Me fijo en los adornos magnéticos que hay en la puerta del frigorífico. Una Sofía Loren de curvas exageradas, un guerrero ninja en posición de ataque, un Ringo con un polo de fresa en la mano. Abro la puerta y saco los ingredientes que necesito. Una cebolla, un pimiento verde, dos tomates. Pongo una sartén al fuego y añado un poco de aceite de oliva. Agarro el cuchillo. Pico la cebolla y la incorporo a la sartén. En mi cabeza resuenan una y otra vez sus palabras.
(A tí lo que te pasa es que eres un cobarde. Un cobarde).

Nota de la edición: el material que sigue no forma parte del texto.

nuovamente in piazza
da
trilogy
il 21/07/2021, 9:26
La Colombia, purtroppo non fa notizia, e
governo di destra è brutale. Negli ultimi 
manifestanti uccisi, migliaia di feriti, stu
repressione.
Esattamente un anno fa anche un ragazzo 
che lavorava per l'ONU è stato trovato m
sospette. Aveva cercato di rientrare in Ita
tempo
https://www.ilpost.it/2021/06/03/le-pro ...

Agarro el cuchillo. Pico el pimiento. En brunoisse. También pico un diente de ajo. Lo añado todo a la sartén. Doy vueltas al sofrito con una cuchara. Bajo el fuego, está demasiado alto. Entonces me doy cuenta de que olvidé sacar un ingrediente, así que vuelvo hasta el frigorífico, la puerta, la Loren, el ninja, Ringo, y saco un calabacín.
(Te faltan agallas. Eres un cobarde).
Agarro el cuchillo. Pico el calabacín en trozos pequeños, prefiero que los trozos sean pequeños. Lo añado al sofrito. Habitualmente silbo mientras cocino, lo que sea, una marcha fúnebre, la sintonía de un noticiario, lo que sea, pero hoy no silbo, hoy sólo musito palabras inconexas.
(Un cobarde. Sin agallas. Un cobarde).
Agarro el cuchillo. Pelo los tomates, separo el corazón y las semillas, y después los pico, mucho, hasta casi hacerlos puré. Espero unos instantes a que el calabacín tome color, y cuando lo hace agrego al fin el tomate. Añado un poco de sal, pimienta, una rama de tomillo y una pizca de azúcar. Sus palabras, sus putas palabras, no se me van de la cabeza.
(Un cobarde. Un cobarde. Un cobarde).
Agarro el cuchillo. Agarro con fuerza el cuchillo.